Only two weeks after the closing of Oscar de la Renta: Five Decades of Style at The George W. Bush Presidential Library on Dallas’ SMU campus, the legendary fashion designer has died at the age of 82 from complications from cancer, reports The New York Times.
De la Renta was born in the Dominican Republic in 1932 and left for Madrid at the age of 18 to study painting. He decided instead to pursue fashion design, eventually working as an apprentice to Spain’s most celebrated couturier. He became well known after he began designing dresses for Jacqueline Kennedy in the 1960s. When he launched his own line, de la Renta was a groundbreaker in the industry, as noted by The Washington Post: “He was the first Latino to be accepted into the exclusive ranks of Parisian fashion houses. Later as a U.S. citizen, he became the first American to design for a French couture house.”

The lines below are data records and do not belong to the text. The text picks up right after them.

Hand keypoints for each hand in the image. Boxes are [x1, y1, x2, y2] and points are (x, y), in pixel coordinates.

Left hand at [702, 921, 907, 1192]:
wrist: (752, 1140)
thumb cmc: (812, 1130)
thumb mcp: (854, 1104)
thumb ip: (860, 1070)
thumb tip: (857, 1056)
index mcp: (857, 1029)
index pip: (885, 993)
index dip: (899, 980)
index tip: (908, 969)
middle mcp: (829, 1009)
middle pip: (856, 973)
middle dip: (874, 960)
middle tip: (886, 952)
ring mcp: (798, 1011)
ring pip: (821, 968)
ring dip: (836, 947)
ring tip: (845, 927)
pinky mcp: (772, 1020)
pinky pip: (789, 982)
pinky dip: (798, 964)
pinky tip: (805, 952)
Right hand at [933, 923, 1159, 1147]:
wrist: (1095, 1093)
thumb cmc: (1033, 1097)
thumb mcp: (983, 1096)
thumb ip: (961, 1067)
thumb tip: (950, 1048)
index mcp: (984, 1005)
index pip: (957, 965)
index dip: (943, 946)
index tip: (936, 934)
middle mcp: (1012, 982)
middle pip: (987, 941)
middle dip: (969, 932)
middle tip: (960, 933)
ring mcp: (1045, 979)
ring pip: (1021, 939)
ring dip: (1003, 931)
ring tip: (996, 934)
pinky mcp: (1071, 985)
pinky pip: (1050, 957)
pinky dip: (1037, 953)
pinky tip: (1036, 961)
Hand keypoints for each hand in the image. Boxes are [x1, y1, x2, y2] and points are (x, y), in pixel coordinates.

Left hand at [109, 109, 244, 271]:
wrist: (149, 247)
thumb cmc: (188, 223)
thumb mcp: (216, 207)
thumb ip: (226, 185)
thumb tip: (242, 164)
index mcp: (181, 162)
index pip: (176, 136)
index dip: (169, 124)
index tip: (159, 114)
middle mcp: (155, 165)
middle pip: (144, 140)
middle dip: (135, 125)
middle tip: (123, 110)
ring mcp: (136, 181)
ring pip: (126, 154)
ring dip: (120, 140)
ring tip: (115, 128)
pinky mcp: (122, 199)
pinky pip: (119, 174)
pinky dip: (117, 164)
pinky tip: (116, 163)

Although de la Renta was diagnosed with cancer in 2006, he showed few signs of slowing down. He presented his Spring 2015 collection at New York Fashion Week in September and designed the wedding gown for Amal Alamuddin’s recent wedding to George Clooney.
De la Renta is survived by his second wife, the socialite Annette Engelhard de la Renta.
(Photo: Tina Hager/The George W. Bush Presidential Library.)